The advancements in the (micro) technology and analytics achieved that their accessibility and affordability to the average gym goer increased tremendously in the last couple of years. Everything started with live HR measurements, and eventually resulted in the GPS watches and activity trackers, as well as barbell/body velocity trackers such as the PUSH device.
Focusing on the velocity trackers, the big question is what can one expect in the years (or maybe months) to come? In short, my opinion would be, besides improving precision and cost, the most important advancement would be in making things more actionable. By actionable I am referring to making sense of the data in a way that the user can easily make decisions based on them and thus avoid being confused with the stream of information and nice charts. Maybe the software can help him make decision? Through advancements in machine learning fields and artificial intelligence I believe that this is very likely.
In plain language, this means that the software is learning about you, your performance and reactions and makes training recommendations based on your objectives. Of course, this cannot replace the educated coach, but can be of immerse help – mainly by making sense of the data and presenting actionable figures to the athletes and coaches.
Suppose you are doing training program that calls for doing sets of 5 at 80% 1RM, or doing set of 5 with 2 reps left in the tank. This is what is being prescribed to be done. One usually uses his pre-cycle 1RMs (e.g. squat 1RM is 180kg), but this tends to fluctuate on day to day basis, usually because of the normal variability in the complex biological system (i.e. athlete) or because of the outside factors (life stress nutrition and so forth). The way you perform the movement will also affect it of course (e.g. going shallower, bouncing off, doing it with the pause at the bottom or pause at the top and so forth), as well as the recovery time.
Having a tracking device that can learn about you and your performance can make real time recommendations about adjusting your load used, recovery time and so forth. As is the case with every model, there are assumptions that should be met. With velocity trackers this assumption is the maximal intent to lift as fast as possible in the concentric range, since the device doesn’t know if the lift was slower because there was no intent or because of fatigue.
In this particular case the software can tell you when and if you hit your objectives (during the set) and make suggestions after the set for the next one. How? Based on the data the system collected on you and the exercise involved it can make predictions. The simplest way to do it would be to use Load-Velocity and Exertion-Velocity profile to adjust weight used for goal number of reps and exertion level.

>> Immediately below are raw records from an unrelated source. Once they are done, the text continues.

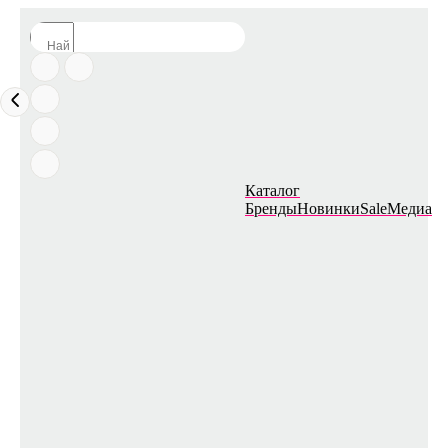
Каталог
Бренды
Новинки
Sale
Медиа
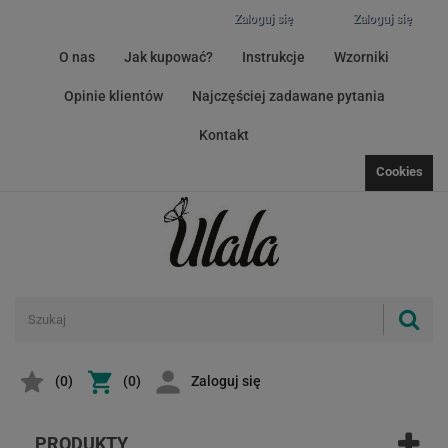
Zaloguj się
Zaloguj się
O nas
Jak kupować?
Instrukcje
Wzorniki
Opinie klientów
Najczęściej zadawane pytania
Kontakt
Cookies
(
0
)
(0)
Zaloguj się
PRODUKTY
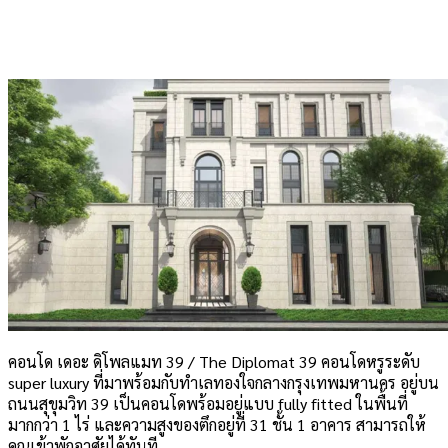
คอนโด เดอะ ดิโพลแมท 39 / The Diplomat 39 คอนโดหรูระดับ
super luxury ที่มาพร้อมกับทำเลทองใจกลางกรุงเทพมหานคร อยู่บน
ถนนสุขุมวิท 39 เป็นคอนโดพร้อมอยู่แบบ fully fitted ในพื้นที่
มากกว่า 1 ไร่ และความสูงของตึกอยู่ที่ 31 ชั้น 1 อาคาร สามารถให้
คุณเข้าพักอาศัยได้ทันที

This makes sure you are actually doing what is being prescribed to be done. The second goal of the system might be to actually help you set up the prescriptions based on the relationship with the performance outcomes and workload being performed. For example, with the goal of achieving highest 1RMs on a given day, the system can recommend guidelines on the frequency, volume and tapering because it learned about the relationships between training responses (e.g. daily 1RMs) and workload being done. Of course, the system will have many assumptions and things it cannot measure (e.g. life stress, nutrition), hence it is important to approach is as “educated guess” or a heuristic based on one performance and workloads being done. Together with knowledgeable coach who can put these feedbacks into context, highly individualized training plan and program is more likely.

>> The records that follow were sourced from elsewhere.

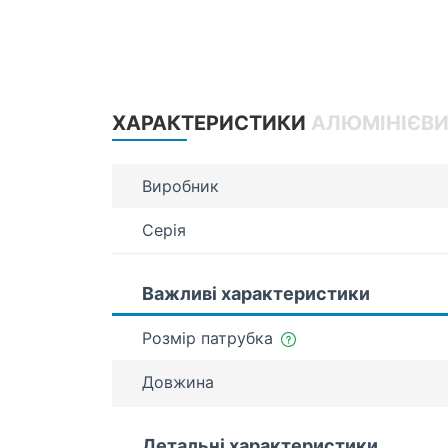
ХАРАКТЕРИСТИКИ
АЛЮМІНІЄВИ
Виробник
Серія
Важливі характеристики
Розмір патрубка
Довжина
Детальні характеристики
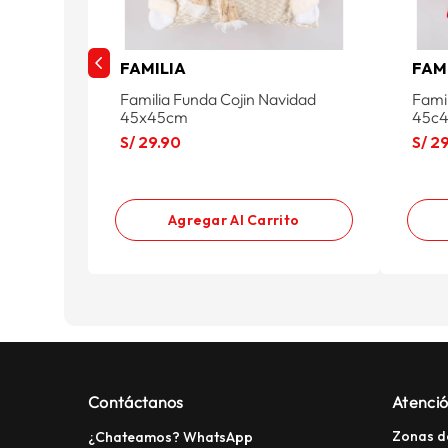
FAMILIA
FAM
Familia Funda Cojin Navidad
Fami
45x45cm
45c
S/
29
.
90
S/
2
Agregar Al Carrito
Contáctanos
Atenció
Zonas d
¿Chateamos? WhatsApp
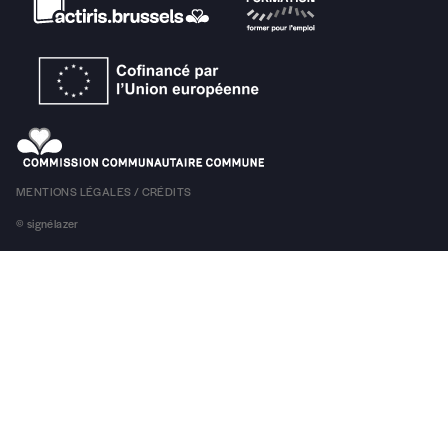
Offre découverte
Vous souhaitez découvrir
Imag
? Nous vous offrons les d
Je souhaite bénéficier de l’offre découverte
MENTIONS LÉGALES / CRÉDITS
Cadeau
© signélazer
Faites découvrir l'
Imag
à un·e ami·e et offrez-lui un abo
J’offre un abonnement (5 numéros)
J’offre le(s) numéro(s)
Vos coordonnées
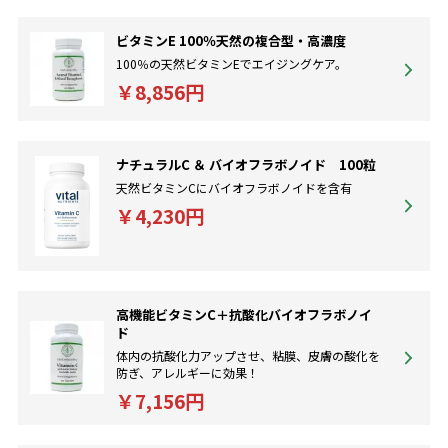
ビタミンE 100％天然の複合型・高濃度
100％の天然ビタミンEでエイジングケア。
￥8,856円
ナチュラルC ＆ バイオフラボノイド 100粒
天然ビタミンCにバイオフラボノイドを含有
￥4,230円
高機能ビタミンC＋抗酸化バイオフラボノイ
ド
体内の抗酸化力アップさせ、粘膜、皮膚の酸化を
防ぎ、アレルギーに効果！
￥7,156円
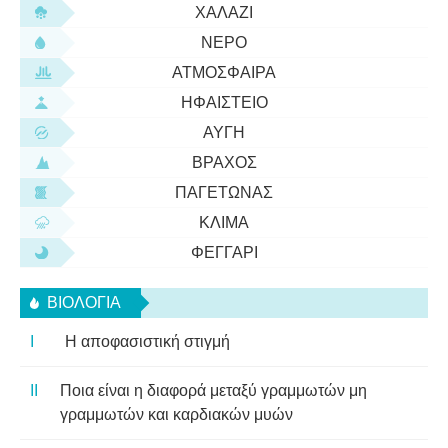
ΧΑΛΆΖΙ
ΝΕΡΌ
ΑΤΜΌΣΦΑΙΡΑ
ΗΦΑΊΣΤΕΙΟ
ΑΥΓΉ
ΒΡΆΧΟΣ
ΠΑΓΕΤΏΝΑΣ
ΚΛΊΜΑ
ΦΕΓΓΆΡΙ
ΒΙΟΛΟΓΊΑ
Η αποφασιστική στιγμή
Ποια είναι η διαφορά μεταξύ γραμμωτών μη
γραμμωτών και καρδιακών μυών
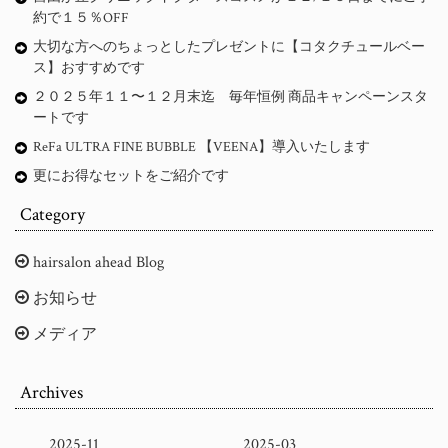
約で１５％OFF
大切な方へのちょっとしたプレゼントに【コタクチュールベー
ス】おすすめです
２０２５年１１〜１２月末迄 毎年恒例 商品キャンペーンスタ
ートです
ReFa ULTRA FINE BUBBLE 【VEENA】導入いたします
更にお得なセットをご紹介です
Category
hairsalon ahead Blog
お知らせ
メディア
Archives
2025-11
2025-03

To summarize, I believe that the next big advancement in technology will not be technology itself, but the software that allows easier uses of technology; something that makes sense of the big data and provides actionable information. With advances in machine learning and artificial intelligence solutions such as these are on the way. This will not replace the knowledgeable coach, but rather help him and the athlete to make sense from all the data being collected.